The Girl Most Likely To… : Stockard Channing is a mistreated homely girl who after an accident is transformed by plastic surgery into a looker. She still has issues though and starts murdering those who did her wrong in the past. Ed Asner is the enamored cop investigating the case and the supporting cast includes future Love Boater Fred Grandy and Annette O’Toole. Written by Joan Rivers.
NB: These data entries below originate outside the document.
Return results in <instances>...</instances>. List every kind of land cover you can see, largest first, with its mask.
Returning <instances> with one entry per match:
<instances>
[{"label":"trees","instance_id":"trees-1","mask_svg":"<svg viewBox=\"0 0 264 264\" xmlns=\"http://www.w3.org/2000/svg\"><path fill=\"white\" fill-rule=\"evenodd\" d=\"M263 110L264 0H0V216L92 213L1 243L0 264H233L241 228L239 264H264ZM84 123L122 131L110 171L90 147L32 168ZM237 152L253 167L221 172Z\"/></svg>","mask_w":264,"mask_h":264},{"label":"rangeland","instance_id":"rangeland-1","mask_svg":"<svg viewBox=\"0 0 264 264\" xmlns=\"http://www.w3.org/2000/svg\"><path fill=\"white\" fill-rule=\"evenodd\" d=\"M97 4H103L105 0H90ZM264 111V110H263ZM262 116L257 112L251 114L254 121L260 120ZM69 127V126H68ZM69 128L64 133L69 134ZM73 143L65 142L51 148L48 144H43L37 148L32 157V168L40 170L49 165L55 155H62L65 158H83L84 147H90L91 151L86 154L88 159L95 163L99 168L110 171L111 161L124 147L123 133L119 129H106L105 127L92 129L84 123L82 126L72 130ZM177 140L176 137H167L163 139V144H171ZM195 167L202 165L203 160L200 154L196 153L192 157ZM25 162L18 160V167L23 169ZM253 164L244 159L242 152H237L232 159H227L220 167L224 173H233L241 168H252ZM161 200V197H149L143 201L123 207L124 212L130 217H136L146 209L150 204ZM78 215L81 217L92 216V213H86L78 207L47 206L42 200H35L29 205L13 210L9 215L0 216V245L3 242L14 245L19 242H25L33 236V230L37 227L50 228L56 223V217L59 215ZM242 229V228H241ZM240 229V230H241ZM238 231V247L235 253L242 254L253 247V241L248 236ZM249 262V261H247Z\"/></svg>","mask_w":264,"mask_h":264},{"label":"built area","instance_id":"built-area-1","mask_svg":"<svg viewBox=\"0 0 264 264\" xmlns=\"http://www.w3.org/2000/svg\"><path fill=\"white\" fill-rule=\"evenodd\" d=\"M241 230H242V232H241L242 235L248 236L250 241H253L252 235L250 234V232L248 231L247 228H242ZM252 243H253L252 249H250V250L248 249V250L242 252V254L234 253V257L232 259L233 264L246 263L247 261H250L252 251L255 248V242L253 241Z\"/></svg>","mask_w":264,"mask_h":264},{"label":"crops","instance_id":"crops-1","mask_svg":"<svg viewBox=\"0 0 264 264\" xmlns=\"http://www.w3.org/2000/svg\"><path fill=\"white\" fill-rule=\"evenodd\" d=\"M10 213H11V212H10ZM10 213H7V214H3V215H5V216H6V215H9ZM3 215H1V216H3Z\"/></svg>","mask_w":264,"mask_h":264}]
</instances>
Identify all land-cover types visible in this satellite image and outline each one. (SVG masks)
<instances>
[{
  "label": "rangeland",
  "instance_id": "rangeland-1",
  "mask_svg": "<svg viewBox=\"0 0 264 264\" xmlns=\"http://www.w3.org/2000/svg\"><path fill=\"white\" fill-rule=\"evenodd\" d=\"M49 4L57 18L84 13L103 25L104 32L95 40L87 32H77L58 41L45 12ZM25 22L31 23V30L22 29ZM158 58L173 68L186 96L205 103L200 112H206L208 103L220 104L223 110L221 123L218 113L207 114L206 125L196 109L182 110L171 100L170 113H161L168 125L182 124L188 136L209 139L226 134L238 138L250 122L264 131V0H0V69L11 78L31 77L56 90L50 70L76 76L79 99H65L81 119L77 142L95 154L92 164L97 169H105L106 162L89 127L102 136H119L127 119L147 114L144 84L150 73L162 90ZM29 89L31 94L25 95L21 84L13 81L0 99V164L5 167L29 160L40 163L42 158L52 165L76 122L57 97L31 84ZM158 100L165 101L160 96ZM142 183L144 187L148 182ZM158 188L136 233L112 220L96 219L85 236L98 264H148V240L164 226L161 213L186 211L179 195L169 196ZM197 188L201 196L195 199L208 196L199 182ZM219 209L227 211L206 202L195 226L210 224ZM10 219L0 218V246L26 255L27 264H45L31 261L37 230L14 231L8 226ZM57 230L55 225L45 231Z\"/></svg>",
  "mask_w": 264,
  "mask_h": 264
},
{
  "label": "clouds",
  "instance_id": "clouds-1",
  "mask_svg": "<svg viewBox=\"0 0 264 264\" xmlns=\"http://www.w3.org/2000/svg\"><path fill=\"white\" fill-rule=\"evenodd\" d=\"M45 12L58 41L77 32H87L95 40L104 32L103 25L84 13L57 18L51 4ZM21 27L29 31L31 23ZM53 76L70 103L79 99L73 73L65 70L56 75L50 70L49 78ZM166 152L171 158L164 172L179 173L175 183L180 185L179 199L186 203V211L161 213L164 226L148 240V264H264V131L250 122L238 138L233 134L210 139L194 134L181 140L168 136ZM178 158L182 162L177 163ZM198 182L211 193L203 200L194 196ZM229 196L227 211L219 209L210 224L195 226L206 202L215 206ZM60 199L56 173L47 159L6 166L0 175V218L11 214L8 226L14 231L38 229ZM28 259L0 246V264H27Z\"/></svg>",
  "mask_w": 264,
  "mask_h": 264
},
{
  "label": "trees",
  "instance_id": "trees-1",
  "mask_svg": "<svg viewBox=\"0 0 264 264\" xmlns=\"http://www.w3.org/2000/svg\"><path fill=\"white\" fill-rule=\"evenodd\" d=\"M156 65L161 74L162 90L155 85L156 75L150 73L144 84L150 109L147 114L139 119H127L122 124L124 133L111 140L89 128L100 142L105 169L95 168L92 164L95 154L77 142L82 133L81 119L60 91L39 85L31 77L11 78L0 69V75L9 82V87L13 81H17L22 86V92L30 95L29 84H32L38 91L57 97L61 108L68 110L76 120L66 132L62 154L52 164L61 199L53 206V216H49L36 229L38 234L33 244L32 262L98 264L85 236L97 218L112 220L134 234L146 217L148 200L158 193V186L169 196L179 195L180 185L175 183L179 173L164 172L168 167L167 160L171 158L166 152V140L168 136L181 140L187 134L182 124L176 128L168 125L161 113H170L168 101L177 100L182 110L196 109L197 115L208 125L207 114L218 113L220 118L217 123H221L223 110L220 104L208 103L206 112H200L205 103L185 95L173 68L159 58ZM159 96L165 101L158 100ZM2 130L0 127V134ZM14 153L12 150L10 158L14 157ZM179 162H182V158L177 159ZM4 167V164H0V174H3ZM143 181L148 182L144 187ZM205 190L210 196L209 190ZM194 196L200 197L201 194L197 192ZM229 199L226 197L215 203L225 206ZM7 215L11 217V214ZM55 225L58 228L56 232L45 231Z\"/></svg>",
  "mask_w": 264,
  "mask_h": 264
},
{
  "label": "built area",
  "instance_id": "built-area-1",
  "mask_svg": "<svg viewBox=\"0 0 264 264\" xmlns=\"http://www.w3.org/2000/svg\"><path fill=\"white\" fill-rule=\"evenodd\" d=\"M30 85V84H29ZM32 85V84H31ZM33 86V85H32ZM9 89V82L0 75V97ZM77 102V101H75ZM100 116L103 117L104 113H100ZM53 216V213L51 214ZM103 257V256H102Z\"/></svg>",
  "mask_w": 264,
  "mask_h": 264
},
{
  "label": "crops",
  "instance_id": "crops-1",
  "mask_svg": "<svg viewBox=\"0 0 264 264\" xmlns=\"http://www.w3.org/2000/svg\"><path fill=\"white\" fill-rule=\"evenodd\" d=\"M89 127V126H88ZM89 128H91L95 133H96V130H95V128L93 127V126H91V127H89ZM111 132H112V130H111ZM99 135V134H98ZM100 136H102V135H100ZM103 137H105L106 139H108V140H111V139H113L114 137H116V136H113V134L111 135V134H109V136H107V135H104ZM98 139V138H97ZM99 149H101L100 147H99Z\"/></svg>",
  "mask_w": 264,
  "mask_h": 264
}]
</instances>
Hmm…plastic surgery…Joan Rivers…who would have thought?
Death In Canaan: Based on the book by Joan Barthel (played in the telemovie by Stephanie Powers), Death In Canaan is the true story of Peter Reilly, a Connecticut teenager accused of murdering his mother. The mishandling of the case by police leads the townspeople to rally around the adolescent. A young Conchata Ferrell (Two and a Half Men) is a standout as one of his supporters in Tony Richardson’s small- screen directing debut.
Some other notable titles that I’d like to see released on DVD or at least aired again are Tribes with Jan-Michael Vincent and Darren McGavin, The Neon Ceiling with Gig Young and Lee Grant, Who Will Love My Children? starring Ann-Margret, Fatal Vision with Gary Cole and Karl Malden, Murder in Texas with Farrah Fawcett and Andy Griffith, and Daughter Of the Mind with Ray Milland. Some smart TV executive (guess that’s an oxymoron) should start a TV Movie network (A TCM for the telemovie) and open those vaults.
What TV films would you like to see again?